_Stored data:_
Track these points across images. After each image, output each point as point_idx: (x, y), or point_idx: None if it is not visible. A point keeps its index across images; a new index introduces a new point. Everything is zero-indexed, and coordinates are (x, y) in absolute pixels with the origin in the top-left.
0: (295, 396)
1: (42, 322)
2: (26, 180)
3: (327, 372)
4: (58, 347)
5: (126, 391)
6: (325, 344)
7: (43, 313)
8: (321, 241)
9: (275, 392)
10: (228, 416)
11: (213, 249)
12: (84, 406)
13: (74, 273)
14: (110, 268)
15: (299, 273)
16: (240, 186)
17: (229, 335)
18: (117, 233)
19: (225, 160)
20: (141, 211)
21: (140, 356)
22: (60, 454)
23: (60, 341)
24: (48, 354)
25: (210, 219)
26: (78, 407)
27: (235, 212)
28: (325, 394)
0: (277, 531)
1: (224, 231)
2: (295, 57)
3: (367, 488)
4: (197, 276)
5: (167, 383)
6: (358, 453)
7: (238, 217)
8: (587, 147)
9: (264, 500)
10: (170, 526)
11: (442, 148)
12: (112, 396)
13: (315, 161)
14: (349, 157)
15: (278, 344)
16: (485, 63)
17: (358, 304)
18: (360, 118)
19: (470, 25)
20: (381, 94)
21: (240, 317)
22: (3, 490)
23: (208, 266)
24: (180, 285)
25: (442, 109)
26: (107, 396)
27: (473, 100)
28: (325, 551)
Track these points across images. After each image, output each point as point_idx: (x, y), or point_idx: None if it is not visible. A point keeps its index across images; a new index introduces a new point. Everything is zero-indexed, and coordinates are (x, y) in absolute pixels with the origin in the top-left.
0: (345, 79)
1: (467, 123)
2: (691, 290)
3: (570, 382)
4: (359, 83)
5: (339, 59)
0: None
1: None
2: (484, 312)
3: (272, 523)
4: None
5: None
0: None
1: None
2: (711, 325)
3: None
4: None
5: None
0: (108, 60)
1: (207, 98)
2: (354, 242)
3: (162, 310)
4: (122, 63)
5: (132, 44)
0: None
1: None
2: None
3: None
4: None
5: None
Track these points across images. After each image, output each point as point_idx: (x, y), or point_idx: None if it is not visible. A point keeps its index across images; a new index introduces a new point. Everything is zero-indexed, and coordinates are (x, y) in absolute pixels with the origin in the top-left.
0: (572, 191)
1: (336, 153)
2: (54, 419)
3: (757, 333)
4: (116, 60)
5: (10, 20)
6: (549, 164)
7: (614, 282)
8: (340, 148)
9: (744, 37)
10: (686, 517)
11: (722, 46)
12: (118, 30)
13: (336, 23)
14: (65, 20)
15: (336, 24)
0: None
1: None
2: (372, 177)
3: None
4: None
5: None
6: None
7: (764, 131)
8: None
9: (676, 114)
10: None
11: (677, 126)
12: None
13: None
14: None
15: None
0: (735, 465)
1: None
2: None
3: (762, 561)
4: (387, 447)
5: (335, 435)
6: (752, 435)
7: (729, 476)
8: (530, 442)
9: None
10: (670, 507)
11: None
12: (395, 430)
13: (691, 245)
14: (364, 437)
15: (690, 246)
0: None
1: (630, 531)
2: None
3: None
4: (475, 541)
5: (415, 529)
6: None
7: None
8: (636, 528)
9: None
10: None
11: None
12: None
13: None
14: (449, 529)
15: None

_Task details:_
Return all of these records line for line, without changing anything.

_Exercise output:_
Track these points across images. After each image, output each point as point_idx: (x, y), or point_idx: None if it is not visible. A point keeps its index across images; a new index introduces a new point. Everything is zero-indexed, and coordinates are (x, y) in absolute pixels with the origin in the top-left.
0: (295, 396)
1: (42, 322)
2: (26, 180)
3: (327, 372)
4: (58, 347)
5: (126, 391)
6: (325, 344)
7: (43, 313)
8: (321, 241)
9: (275, 392)
10: (228, 416)
11: (213, 249)
12: (84, 406)
13: (74, 273)
14: (110, 268)
15: (299, 273)
16: (240, 186)
17: (229, 335)
18: (117, 233)
19: (225, 160)
20: (141, 211)
21: (140, 356)
22: (60, 454)
23: (60, 341)
24: (48, 354)
25: (210, 219)
26: (78, 407)
27: (235, 212)
28: (325, 394)
0: (277, 531)
1: (224, 231)
2: (295, 57)
3: (367, 488)
4: (197, 276)
5: (167, 383)
6: (358, 453)
7: (238, 217)
8: (587, 147)
9: (264, 500)
10: (170, 526)
11: (442, 148)
12: (112, 396)
13: (315, 161)
14: (349, 157)
15: (278, 344)
16: (485, 63)
17: (358, 304)
18: (360, 118)
19: (470, 25)
20: (381, 94)
21: (240, 317)
22: (3, 490)
23: (208, 266)
24: (180, 285)
25: (442, 109)
26: (107, 396)
27: (473, 100)
28: (325, 551)
Track these points across images. After each image, output each point as point_idx: (x, y), or point_idx: None if it is not visible. A point keeps its index across images; a new index introduces a new point. Everything is zero-indexed, and coordinates are (x, y) in absolute pixels with the origin in the top-left.
0: (345, 79)
1: (467, 123)
2: (691, 290)
3: (570, 382)
4: (359, 83)
5: (339, 59)
0: None
1: None
2: (484, 312)
3: (272, 523)
4: None
5: None
0: None
1: None
2: (711, 325)
3: None
4: None
5: None
0: (108, 60)
1: (207, 98)
2: (354, 242)
3: (162, 310)
4: (122, 63)
5: (132, 44)
0: None
1: None
2: None
3: None
4: None
5: None
Track these points across images. After each image, output each point as point_idx: (x, y), or point_idx: None if it is not visible. A point keeps its index across images; a new index introduces a new point. Everything is zero-indexed, and coordinates are (x, y) in absolute pixels with the origin in the top-left.
0: (572, 191)
1: (336, 153)
2: (54, 419)
3: (757, 333)
4: (116, 60)
5: (10, 20)
6: (549, 164)
7: (614, 282)
8: (340, 148)
9: (744, 37)
10: (686, 517)
11: (722, 46)
12: (118, 30)
13: (336, 23)
14: (65, 20)
15: (336, 24)
0: None
1: None
2: (372, 177)
3: None
4: None
5: None
6: None
7: (764, 131)
8: None
9: (676, 114)
10: None
11: (677, 126)
12: None
13: None
14: None
15: None
0: (735, 465)
1: None
2: None
3: (762, 561)
4: (387, 447)
5: (335, 435)
6: (752, 435)
7: (729, 476)
8: (530, 442)
9: None
10: (670, 507)
11: None
12: (395, 430)
13: (691, 245)
14: (364, 437)
15: (690, 246)
0: None
1: (630, 531)
2: None
3: None
4: (475, 541)
5: (415, 529)
6: None
7: None
8: (636, 528)
9: None
10: None
11: None
12: None
13: None
14: (449, 529)
15: None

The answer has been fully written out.